| Texto para análise |
####################
Quem se lembra do que era o trabalho nos portos, em 1970, sabe bem que a operação de carga e descarga de um navio exigia um número muito elevado de trabalhadores e alguns dias de trabalho. Nessa altura, segundo Tom Peters, a operação de descarga de um grande navio exigia o trabalho de 108 homens durante 5 dias. Passadas 3 décadas, em 2000, com a contentorização da carga, a operação de descarga passou a ser feita por apenas 8 homens durante um dia. Feitas as contas, chegamos aquilo que Peters designou o “Factor 98,5” para expressar a eliminação de 98,5% de trabalhadores de colarinho azul.
Hoje, passada mais uma década, a crescente globalização e a introdução de novas tecnologias estenderam este fenómeno a outros sectores de actividade, provocando a destruição em massa de postos de trabalho de colarinho azul. Em Portugal, é raro o dia em que a televisão não nos mostra as consequências deste “factor” em diversos sectores da indústria, com um impacto nefasto na subida galopante do desemprego e na degradação da coesão social.
Acresce que, apesar de durante algum tempo se ter acreditado que este fenómeno só afectava os trabalhadores de colarinho azul, são cada vez mais evidentes os sinais de que se está a passar o mesmo com os trabalhadores de colarinho branco, cujos empregos estão a sofrer um processo de reconfiguração que deverá atingir, segundo alguns estudos, cerca de 80% dos empregos nos próximos 10 anos.
Para Peters “o emprego de colarinho branco, tal como o conhecemos, está morto”. A leitura dos relatórios publicados recentemente pela OCDE permite comprovar que a mudança já está em curso e está a ser dolorosa. Mas, o que é mais preocupante é que ninguém parece capaz de descobrir o medicamento para aliviar a dor e o desespero dos mais de 600 mil desempregados em Portugal. Mais, não há botão de stop. Entretanto, o “Ground Zero” do emprego continua a crescer.
Publicado no Diário de Notícias da Madeira em 17 de Outubro de 2010.
####################
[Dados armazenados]
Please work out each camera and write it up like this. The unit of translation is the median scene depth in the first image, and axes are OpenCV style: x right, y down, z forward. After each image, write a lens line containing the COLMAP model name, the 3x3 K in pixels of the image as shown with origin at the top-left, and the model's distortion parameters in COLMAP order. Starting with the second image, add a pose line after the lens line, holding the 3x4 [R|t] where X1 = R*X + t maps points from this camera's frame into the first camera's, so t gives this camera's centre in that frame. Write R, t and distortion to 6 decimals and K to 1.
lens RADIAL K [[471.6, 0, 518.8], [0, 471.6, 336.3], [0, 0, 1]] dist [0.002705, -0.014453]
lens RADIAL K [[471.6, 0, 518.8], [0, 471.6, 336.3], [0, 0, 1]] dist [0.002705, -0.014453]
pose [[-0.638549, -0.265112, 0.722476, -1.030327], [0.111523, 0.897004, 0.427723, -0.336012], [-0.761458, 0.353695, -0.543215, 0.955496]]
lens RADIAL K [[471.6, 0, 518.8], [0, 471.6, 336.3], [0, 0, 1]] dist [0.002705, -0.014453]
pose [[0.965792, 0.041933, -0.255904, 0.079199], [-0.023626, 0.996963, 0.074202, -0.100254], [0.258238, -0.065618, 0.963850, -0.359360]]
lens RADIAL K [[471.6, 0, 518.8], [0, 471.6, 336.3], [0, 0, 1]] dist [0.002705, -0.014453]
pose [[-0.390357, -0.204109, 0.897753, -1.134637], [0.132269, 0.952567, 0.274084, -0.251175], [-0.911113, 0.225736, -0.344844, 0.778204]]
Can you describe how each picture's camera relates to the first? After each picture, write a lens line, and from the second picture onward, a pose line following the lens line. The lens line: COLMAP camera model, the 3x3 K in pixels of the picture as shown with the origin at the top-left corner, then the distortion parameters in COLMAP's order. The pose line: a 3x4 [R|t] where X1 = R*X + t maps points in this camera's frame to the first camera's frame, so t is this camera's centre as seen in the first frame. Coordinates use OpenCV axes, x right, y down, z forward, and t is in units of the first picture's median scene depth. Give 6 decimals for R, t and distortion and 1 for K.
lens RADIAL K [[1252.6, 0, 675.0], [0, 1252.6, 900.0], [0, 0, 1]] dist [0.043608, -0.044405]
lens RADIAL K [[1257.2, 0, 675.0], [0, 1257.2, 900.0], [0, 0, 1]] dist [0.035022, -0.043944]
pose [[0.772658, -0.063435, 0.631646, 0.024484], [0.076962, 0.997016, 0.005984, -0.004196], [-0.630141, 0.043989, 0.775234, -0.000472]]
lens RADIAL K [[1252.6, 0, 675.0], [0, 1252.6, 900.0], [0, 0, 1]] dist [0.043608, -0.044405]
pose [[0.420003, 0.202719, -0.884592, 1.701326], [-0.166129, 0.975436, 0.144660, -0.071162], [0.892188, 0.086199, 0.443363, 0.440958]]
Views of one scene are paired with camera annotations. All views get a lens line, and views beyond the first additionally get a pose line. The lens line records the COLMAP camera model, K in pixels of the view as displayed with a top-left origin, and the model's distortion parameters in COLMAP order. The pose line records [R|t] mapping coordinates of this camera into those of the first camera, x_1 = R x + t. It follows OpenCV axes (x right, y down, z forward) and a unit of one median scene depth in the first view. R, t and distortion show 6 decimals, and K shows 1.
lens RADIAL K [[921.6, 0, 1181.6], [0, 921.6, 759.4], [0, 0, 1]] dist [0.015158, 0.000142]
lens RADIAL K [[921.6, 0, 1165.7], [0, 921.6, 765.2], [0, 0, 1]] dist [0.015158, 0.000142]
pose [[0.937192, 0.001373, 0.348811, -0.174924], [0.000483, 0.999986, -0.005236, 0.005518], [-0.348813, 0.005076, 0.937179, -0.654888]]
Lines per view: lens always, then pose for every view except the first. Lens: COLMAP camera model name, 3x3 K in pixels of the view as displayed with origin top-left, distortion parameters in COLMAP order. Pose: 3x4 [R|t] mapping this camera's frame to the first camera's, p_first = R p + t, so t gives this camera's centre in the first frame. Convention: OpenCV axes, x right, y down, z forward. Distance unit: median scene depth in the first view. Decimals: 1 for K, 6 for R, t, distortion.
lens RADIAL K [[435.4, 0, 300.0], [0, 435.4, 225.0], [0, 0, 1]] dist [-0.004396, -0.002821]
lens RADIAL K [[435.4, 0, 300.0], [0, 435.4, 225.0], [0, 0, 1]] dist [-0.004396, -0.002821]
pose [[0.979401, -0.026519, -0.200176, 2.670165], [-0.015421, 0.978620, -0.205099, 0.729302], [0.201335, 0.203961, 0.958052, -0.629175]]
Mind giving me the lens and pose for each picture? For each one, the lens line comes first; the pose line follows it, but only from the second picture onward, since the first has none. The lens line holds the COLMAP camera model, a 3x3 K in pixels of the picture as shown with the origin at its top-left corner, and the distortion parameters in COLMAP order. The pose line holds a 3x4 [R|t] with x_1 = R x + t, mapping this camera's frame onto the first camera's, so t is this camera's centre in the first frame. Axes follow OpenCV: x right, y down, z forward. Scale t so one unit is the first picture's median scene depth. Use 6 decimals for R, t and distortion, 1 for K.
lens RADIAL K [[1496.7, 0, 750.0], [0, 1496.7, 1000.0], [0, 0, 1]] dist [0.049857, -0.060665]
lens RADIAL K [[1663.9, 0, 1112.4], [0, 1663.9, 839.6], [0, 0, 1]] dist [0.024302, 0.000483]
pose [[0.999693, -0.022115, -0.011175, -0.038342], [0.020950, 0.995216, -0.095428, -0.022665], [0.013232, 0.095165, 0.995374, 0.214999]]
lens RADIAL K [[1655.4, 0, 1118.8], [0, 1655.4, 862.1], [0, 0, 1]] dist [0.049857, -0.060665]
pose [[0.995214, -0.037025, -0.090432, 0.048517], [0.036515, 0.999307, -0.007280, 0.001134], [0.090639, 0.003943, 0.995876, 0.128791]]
####################
Reescreva integralmente o texto sobre o emprego, palavra por palavra. Baseie-se unicamente no texto sobre o emprego, não nos dados.

Quem se lembra do que era o trabalho nos portos, em 1970, sabe bem que a operação de carga e descarga de um navio exigia um número muito elevado de trabalhadores e alguns dias de trabalho. Nessa altura, segundo Tom Peters, a operação de descarga de um grande navio exigia o trabalho de 108 homens durante 5 dias. Passadas 3 décadas, em 2000, com a contentorização da carga, a operação de descarga passou a ser feita por apenas 8 homens durante um dia. Feitas as contas, chegamos aquilo que Peters designou o “Factor 98,5” para expressar a eliminação de 98,5% de trabalhadores de colarinho azul.
Hoje, passada mais uma década, a crescente globalização e a introdução de novas tecnologias estenderam este fenómeno a outros sectores de actividade, provocando a destruição em massa de postos de trabalho de colarinho azul. Em Portugal, é raro o dia em que a televisão não nos mostra as consequências deste “factor” em diversos sectores da indústria, com um impacto nefasto na subida galopante do desemprego e na degradação da coesão social.
Acresce que, apesar de durante algum tempo se ter acreditado que este fenómeno só afectava os trabalhadores de colarinho azul, são cada vez mais evidentes os sinais de que se está a passar o mesmo com os trabalhadores de colarinho branco, cujos empregos estão a sofrer um processo de reconfiguração que deverá atingir, segundo alguns estudos, cerca de 80% dos empregos nos próximos 10 anos.
Para Peters “o emprego de colarinho branco, tal como o conhecemos, está morto”. A leitura dos relatórios publicados recentemente pela OCDE permite comprovar que a mudança já está em curso e está a ser dolorosa. Mas, o que é mais preocupante é que ninguém parece capaz de descobrir o medicamento para aliviar a dor e o desespero dos mais de 600 mil desempregados em Portugal. Mais, não há botão de stop. Entretanto, o “Ground Zero” do emprego continua a crescer.
Publicado no Diário de Notícias da Madeira em 17 de Outubro de 2010.